— What is asked —
Please pull out every line of text from the rows below, unchanged, and leave the pictures out of your answer.

┄┄┄┄┄┄

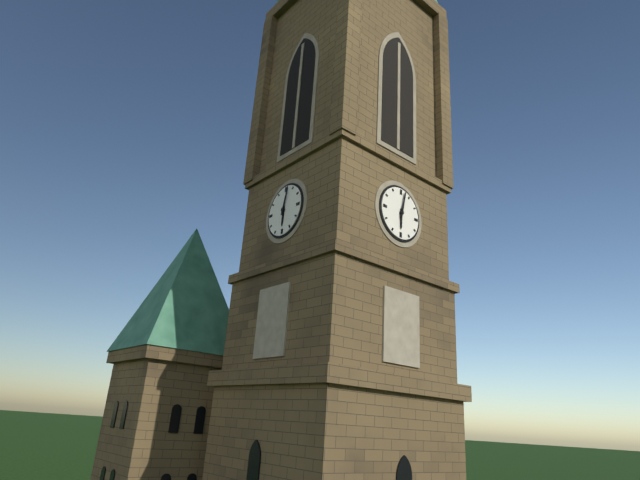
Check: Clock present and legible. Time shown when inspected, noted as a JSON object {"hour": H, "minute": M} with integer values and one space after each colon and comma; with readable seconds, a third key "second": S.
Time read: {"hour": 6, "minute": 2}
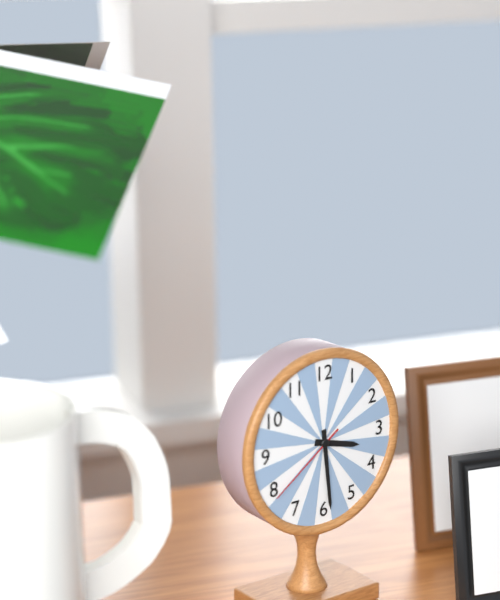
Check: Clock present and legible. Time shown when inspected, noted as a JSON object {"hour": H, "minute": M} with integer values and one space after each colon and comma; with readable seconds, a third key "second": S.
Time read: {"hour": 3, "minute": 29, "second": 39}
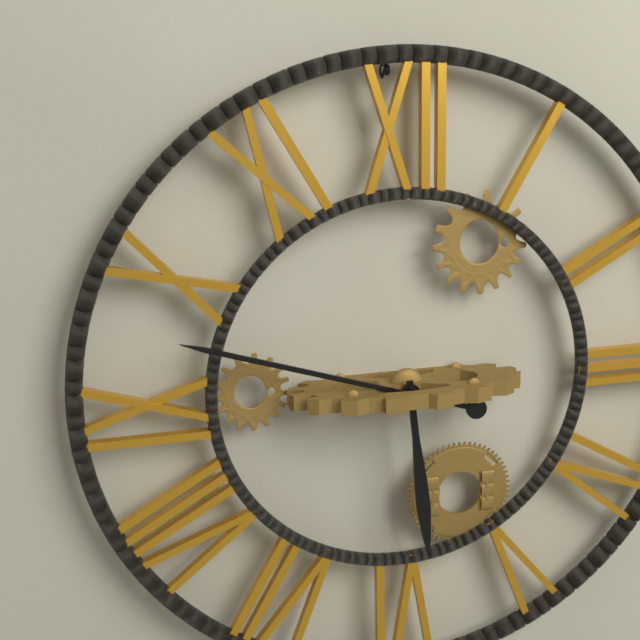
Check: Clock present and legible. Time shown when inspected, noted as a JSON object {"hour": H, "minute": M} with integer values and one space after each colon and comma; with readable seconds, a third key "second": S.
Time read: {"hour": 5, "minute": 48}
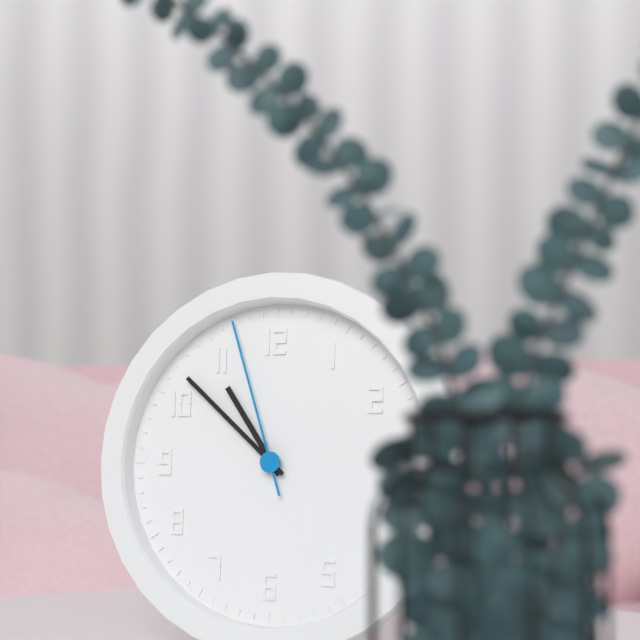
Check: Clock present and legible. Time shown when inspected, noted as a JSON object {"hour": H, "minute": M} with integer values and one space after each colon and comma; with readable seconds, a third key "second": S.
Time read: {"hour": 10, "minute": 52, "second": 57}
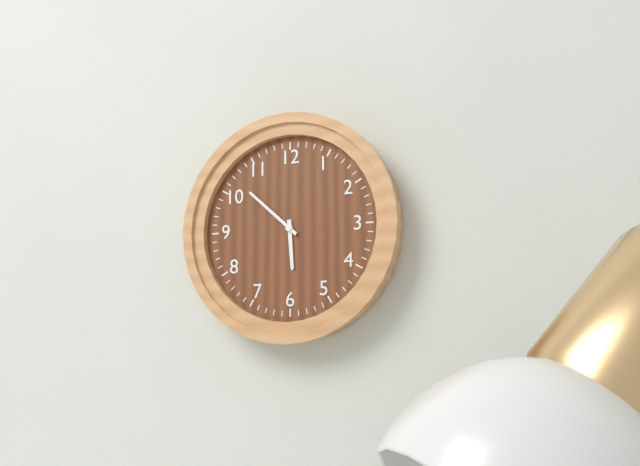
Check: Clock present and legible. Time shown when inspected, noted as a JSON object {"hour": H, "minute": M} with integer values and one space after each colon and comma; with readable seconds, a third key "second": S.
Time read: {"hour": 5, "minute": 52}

┄┄┄┄┄┄

— Completed exercise —
Check: Clock present and legible. Time shown when inspected, noted as a JSON object {"hour": H, "minute": M} with integer values and one space after each colon and comma; with readable seconds, a third key "second": S.
Time read: {"hour": 6, "minute": 2}
Check: Clock present and legible. Time shown when inspected, noted as a JSON object {"hour": H, "minute": M} with integer values and one space after each colon and comma; with readable seconds, a third key "second": S.
Time read: {"hour": 3, "minute": 29, "second": 39}
Check: Clock present and legible. Time shown when inspected, noted as a JSON object {"hour": H, "minute": M} with integer values and one space after each colon and comma; with readable seconds, a third key "second": S.
Time read: {"hour": 5, "minute": 48}
Check: Clock present and legible. Time shown when inspected, noted as a JSON object {"hour": H, "minute": M} with integer values and one space after each colon and comma; with readable seconds, a third key "second": S.
Time read: {"hour": 10, "minute": 52, "second": 57}
Check: Clock present and legible. Time shown when inspected, noted as a JSON object {"hour": H, "minute": M} with integer values and one space after each colon and comma; with readable seconds, a third key "second": S.
Time read: {"hour": 5, "minute": 52}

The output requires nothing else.